Петя чувствовал, что он имеет непрезентабельный вид, и боялся, что ежели таким он представится камергерам, то его не допустят до государя. Но оправиться и перейти в другое место не было никакой возможности от тесноты. Один из проезжавших генералов был знакомый Ростовых. Петя хотел просить его помощи, но счел, что это было бы противно мужеству. Когда все экипажи проехали, толпа хлынула и вынесла и Петю на площадь, которая была вся занята народом. Не только по площади, но на откосах, на крышах, везде был народ. Только что Петя очутился на площади, он явственно услыхал наполнявшие весь Кремль звуки колоколов и радостного народного говора.
Одно время на площади было просторнее, но вдруг все головы открылись, все бросилось еще куда то вперед. Петю сдавили так, что он не мог дышать, и все закричало: «Ура! урра! ура!Петя поднимался на цыпочки, толкался, щипался, но ничего не мог видеть, кроме народа вокруг себя.
На всех лицах было одно общее выражение умиления и восторга. Одна купчиха, стоявшая подле Пети, рыдала, и слезы текли у нее из глаз.

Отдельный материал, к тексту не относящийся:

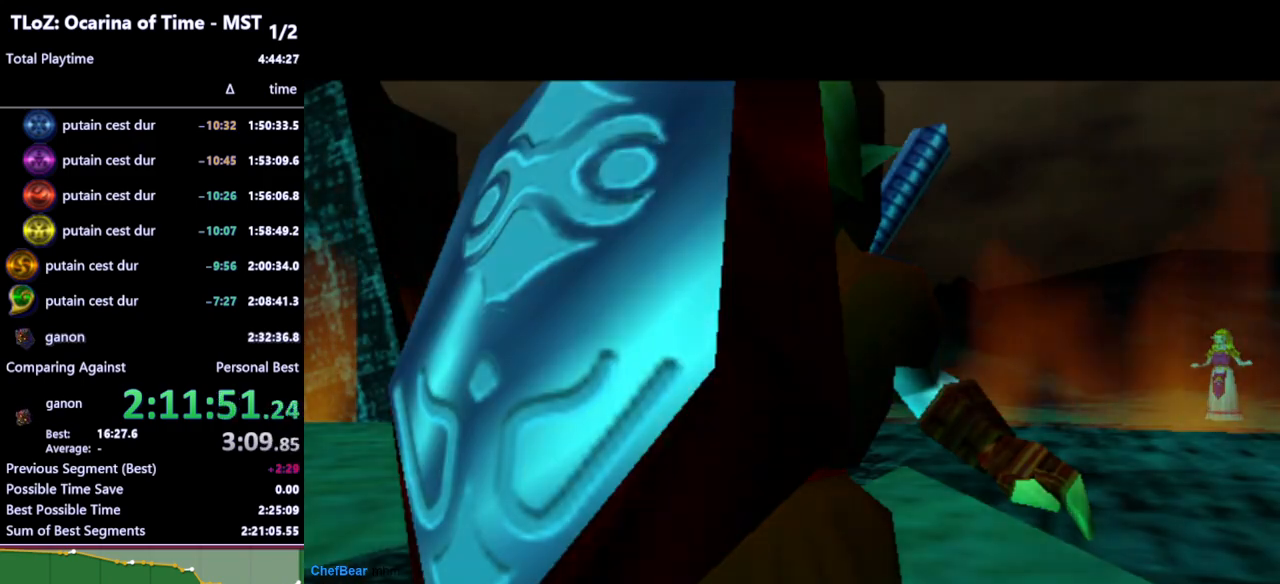
{"buttons": ["R1"], "left_stick": "center", "right_stick": "center", "events": []}
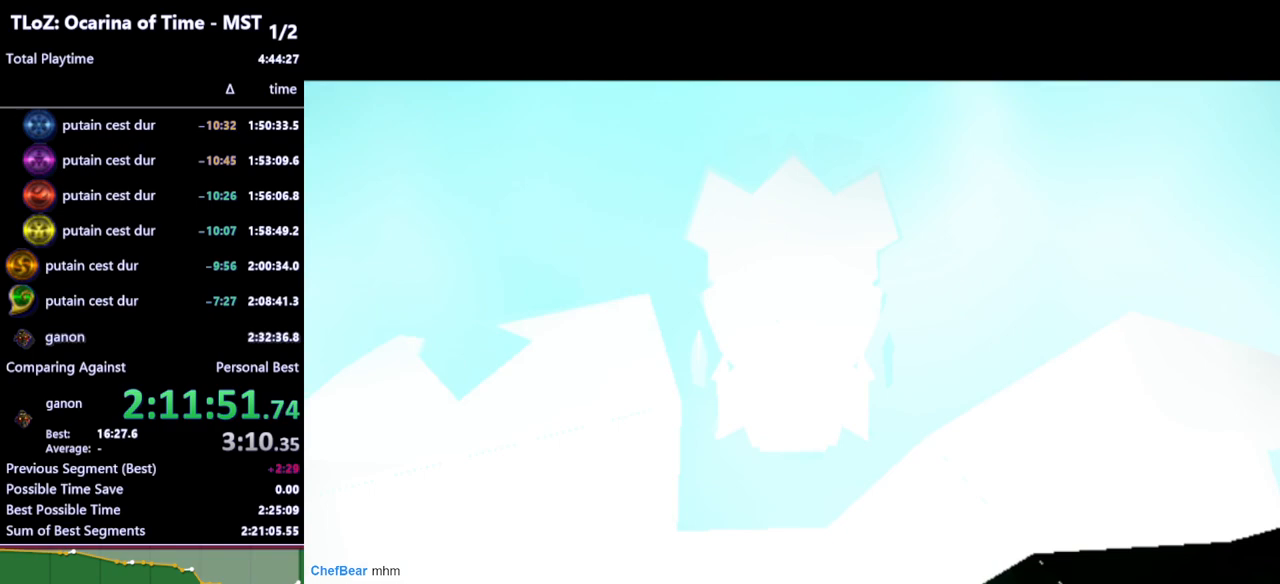
{"buttons": ["R1"], "left_stick": "center", "right_stick": "center", "events": []}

– Отец, ангел, батюшка! – приговаривала она, отирая пальцем слезы.
– Ура! – кричали со всех сторон. С минуту толпа простояла на одном месте; но потом опять бросилась вперед.
Петя, сам себя не помня, стиснув зубы и зверски выкатив глаза, бросился вперед, работая локтями и крича «ура!», как будто он готов был и себя и всех убить в эту минуту, но с боков его лезли точно такие же зверские лица с такими же криками «ура!».